──────── DATA IN THIS EXERCISE

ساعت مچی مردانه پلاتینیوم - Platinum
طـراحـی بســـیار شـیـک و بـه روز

────────────────
──────── DATA IN THIS EXERCISE

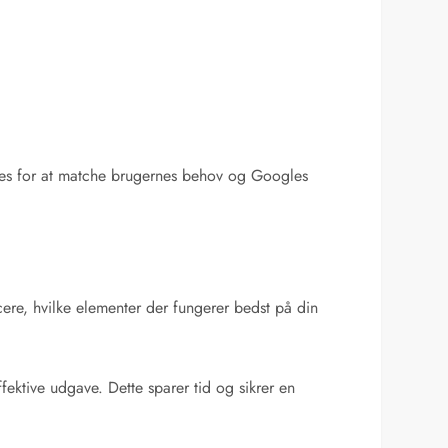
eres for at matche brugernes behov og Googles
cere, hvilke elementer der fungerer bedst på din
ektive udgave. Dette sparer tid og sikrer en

────────────────

TASK DETAILS → Beginning at the line with "ساعت مچی مردانه پلاتینیوم - Platinum" and stopping after the line with "طـراحـی بســـیار شـیـک و بـه روز", please write out every line of the data above exactly and nothing else.

OUTPUT OF THE EXERCISE →
ساعت مچی مردانه پلاتینیوم - Platinum
طـراحـی بســـیار شـیـک و بـه روز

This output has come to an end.